LE 26 AVRIL 2007 au matin, on entend sur la Canebière un son de cloche. La cloche imitée d’un clocher de village : les têtes se tournent, car il est là, précédé de deux agents municipaux sur leurs pétrolettes et d’un caméraman qui le filme, à plat ventre au milieu des rails. Le tramway vient prendre possession de la ville. Lentement et en silence, il fait le tour du propriétaire. On s’arrête pour regarder glisser une chose lisse, hermétique. Le tramway est un long écran de télévision ou d’ordinateur éteint. C’est ainsi qu’il a été dessiné. C’est pour ça que le centre-ville a été ravagé pendant des années, pour cette parade de technologie qui vous murmure en passant : « Regardez-moi et craignez-moi, je suis la volonté de vos maîtres.  »

« Il est magnifique !  » Ainsi s’exclame un jeune cacou en short, jeune mais déjà gras du cou, qui tient sa poule par la main. Son ton de voix sonne faux, sa sincérité sent la contrainte et ses mots n’expriment que ce qu’il a lu, jour après jour, dans La Provence. Cet anecdotique hommage du faible au fort résume l’obscénité de ce qui nous arrive… « À Marseille, nous sommes dans le catholicisme social  », déclarait Gaudin à La Provence, le 7 mai 2007. Jusqu’au cou, ajoutons-nous, maintenant que la chose catholique et sociale - fabriquée par Bombardier - promène son oeil vert à travers des quartiers bientôt vidés de leurs indésirables. « La guerre n’est qu’un prolongement de la politique par d’autres moyens.  » Ici, depuis longtemps, c’est l’inverse.

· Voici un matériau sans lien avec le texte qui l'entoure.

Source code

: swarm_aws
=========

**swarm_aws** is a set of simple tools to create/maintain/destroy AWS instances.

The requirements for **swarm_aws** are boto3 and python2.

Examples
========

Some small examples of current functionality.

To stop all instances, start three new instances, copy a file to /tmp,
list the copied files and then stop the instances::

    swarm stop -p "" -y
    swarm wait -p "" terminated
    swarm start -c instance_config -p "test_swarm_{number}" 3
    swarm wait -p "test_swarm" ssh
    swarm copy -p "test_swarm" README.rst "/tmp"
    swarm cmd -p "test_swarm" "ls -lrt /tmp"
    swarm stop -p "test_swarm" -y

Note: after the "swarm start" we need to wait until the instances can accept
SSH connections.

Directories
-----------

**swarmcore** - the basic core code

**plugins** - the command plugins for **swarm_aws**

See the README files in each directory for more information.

Populace, chair de Marseille, ce fantôme qui passe proclame ta disparition. Né de l’accouplement de la télévision et de l’Église (ding-dong), ce fantôme est réel : c’est toi, populace, qui a cessé de l’être. Véolia et Thalès ont confisqué tes rues, Lagardère et Bouygues parlent par ta bouche ; ton existence n’est que couillonnade. Marseillais, tu devrais être pris de terreur superstitieuse et ne jamais monter dans ce tramway. Qu’il tourne à vide sans repos, vierge de toute semelle et trace de doigt, vierge de graffitis et d’odeur de frites, au son de la cloche, escorté de policiers. Il n’est pas fait pour toi mais contre toi. Au sens strict, il te déplace.

Article publié dans CQFD n° 47, juillet 2007.